What happens to in-flight envelopes¶
Sources stop producing new envelopes immediately when the cancellation token fires. Sinks continue consuming from their channel receivers until the upstream closes (the source task drops its sender). Envelopes already in channel buffers are processed as long as they drain within the timeout. If the timeout expires first, those envelopes are lost.
Exit codes¶
Courier's run command exits with:
| Code | Condition |
|---|---|
| 0 | All pipelines shut down cleanly (SIGINT or natural source exhaustion). |
| 1 | Configuration or startup error, or at least one pipeline hit fail_pipeline. |
| 2 | Invalid CLI arguments (handled by clap). |
The fail_pipeline error policy sets the pipeline state to Failed and cancels its token.

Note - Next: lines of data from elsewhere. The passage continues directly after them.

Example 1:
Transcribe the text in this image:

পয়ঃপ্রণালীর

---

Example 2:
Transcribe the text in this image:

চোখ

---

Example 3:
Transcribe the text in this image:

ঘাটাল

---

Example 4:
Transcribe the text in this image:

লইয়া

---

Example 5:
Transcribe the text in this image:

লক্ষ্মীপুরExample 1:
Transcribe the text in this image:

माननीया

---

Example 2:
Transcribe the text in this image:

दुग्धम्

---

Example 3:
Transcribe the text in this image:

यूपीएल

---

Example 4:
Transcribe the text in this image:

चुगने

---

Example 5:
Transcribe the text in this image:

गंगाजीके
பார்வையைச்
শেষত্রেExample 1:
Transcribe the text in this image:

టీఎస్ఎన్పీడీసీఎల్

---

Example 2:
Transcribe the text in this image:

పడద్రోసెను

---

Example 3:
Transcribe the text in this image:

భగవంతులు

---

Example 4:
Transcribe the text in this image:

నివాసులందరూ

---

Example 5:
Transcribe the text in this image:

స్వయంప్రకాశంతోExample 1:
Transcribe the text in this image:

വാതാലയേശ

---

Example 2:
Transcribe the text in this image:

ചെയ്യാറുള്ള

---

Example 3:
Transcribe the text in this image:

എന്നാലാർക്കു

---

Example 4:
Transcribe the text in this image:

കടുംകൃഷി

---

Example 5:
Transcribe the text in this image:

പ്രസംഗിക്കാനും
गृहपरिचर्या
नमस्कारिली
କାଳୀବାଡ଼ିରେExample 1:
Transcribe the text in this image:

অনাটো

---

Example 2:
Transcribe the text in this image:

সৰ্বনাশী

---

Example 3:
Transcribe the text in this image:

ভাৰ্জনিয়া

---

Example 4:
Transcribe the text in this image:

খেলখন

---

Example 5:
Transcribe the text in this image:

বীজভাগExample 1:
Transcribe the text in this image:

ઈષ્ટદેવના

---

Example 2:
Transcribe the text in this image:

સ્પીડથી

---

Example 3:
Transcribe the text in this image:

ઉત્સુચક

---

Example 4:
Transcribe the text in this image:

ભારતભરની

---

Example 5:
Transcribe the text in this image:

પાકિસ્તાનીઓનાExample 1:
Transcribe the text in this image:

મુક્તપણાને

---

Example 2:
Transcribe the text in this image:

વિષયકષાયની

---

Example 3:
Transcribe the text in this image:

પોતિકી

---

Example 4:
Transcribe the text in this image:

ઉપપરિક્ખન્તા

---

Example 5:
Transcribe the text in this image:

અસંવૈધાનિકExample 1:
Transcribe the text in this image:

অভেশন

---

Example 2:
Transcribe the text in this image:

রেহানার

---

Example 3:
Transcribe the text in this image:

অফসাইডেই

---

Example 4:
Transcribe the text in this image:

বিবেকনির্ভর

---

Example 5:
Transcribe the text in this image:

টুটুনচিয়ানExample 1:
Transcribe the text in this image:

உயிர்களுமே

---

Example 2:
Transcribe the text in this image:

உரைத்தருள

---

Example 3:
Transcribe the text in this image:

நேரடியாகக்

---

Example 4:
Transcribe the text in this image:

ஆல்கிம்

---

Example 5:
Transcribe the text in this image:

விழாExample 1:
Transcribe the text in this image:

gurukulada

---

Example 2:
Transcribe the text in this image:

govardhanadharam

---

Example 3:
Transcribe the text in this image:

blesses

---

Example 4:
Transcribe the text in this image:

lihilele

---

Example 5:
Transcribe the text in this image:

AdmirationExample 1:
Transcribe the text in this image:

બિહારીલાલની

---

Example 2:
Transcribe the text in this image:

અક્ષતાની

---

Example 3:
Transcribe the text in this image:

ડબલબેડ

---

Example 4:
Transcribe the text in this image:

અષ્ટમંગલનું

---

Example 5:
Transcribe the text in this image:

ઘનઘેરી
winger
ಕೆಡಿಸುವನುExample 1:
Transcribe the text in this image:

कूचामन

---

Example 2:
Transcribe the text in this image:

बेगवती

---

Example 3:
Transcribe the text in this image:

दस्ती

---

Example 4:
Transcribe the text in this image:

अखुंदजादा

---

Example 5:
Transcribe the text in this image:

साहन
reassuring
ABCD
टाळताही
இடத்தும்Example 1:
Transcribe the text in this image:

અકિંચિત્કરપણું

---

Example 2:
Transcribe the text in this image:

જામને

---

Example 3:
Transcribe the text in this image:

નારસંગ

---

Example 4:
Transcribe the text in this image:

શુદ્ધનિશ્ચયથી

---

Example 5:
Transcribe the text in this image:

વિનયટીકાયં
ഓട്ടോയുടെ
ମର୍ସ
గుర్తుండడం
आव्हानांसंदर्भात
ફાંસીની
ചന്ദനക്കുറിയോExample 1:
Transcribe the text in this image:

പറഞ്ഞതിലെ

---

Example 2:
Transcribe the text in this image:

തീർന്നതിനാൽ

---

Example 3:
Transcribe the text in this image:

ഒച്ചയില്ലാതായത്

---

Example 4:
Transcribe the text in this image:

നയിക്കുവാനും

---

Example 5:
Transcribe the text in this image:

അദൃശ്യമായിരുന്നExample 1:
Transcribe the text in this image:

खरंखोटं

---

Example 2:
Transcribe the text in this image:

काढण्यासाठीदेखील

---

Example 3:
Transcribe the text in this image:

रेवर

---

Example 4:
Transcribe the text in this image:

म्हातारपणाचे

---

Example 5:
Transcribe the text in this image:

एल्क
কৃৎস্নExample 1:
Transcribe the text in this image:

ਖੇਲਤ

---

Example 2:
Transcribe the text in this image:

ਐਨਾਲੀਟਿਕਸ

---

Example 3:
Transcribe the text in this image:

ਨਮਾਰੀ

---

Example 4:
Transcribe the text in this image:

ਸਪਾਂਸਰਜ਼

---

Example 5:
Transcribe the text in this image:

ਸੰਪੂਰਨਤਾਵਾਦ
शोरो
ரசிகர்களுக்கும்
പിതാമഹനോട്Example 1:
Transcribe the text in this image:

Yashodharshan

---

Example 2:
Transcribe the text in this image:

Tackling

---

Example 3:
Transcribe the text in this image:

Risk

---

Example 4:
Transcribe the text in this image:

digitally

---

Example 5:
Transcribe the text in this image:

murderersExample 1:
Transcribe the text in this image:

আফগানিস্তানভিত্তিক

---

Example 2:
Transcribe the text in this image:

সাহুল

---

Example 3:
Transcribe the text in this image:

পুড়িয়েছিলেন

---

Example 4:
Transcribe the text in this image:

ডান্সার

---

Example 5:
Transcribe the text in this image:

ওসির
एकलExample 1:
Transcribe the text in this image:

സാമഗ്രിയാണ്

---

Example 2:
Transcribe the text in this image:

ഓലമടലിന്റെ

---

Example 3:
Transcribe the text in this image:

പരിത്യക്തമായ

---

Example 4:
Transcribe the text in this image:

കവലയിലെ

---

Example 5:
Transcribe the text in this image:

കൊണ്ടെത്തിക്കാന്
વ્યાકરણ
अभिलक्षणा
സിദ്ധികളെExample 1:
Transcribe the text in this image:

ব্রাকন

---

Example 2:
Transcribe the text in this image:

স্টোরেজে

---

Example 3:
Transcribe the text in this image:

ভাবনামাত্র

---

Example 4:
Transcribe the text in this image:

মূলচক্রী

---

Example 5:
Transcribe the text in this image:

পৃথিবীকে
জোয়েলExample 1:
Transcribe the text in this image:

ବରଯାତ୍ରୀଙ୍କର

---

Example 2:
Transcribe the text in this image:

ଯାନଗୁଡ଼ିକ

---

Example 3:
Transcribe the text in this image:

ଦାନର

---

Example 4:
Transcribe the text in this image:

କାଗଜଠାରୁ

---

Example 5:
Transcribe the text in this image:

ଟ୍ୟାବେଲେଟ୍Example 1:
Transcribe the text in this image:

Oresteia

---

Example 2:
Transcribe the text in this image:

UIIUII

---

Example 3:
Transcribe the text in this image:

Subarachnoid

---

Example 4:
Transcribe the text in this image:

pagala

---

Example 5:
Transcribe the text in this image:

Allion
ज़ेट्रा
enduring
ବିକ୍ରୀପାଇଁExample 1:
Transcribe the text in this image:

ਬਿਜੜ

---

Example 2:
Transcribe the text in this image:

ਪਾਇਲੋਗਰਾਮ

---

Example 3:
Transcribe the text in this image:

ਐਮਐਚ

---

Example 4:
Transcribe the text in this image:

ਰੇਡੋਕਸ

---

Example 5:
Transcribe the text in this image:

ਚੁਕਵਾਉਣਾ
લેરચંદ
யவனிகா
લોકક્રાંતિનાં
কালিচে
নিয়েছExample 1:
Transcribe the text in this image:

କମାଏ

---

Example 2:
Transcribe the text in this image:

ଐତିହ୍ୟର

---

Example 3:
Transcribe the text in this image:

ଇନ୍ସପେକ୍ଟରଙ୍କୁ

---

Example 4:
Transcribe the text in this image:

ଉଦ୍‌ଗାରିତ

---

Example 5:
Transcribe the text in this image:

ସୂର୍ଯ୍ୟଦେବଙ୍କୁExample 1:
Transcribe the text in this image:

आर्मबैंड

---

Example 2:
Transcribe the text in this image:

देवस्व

At process exit, Courier::run() inspects CourierState::has_failures() and returns RunOutcome::Failed, which maps to exit code 1.
This lets supervisors and init systems detect runtime failures:
In a Kubernetes pod spec, a non-zero exit code triggers pod restart policies automatically.
Interaction with error policies¶
The fail_pipeline error policy and lifecycle state are tightly coupled:
- A sink or transform with
on_error = "fail_pipeline"encounters an error. NodeCtx::mark_pipeline_failed()transitions the pipeline toFailed.- The node calls
cancel.cancel()to signal all other tasks in the pipeline. - Sources, transforms, and sinks see the cancellation and exit their loops.
- At the end of
run(),has_failures()returnstrueand the process exits with code 1.
The drop error policy does not affect lifecycle state — the pipeline continues running.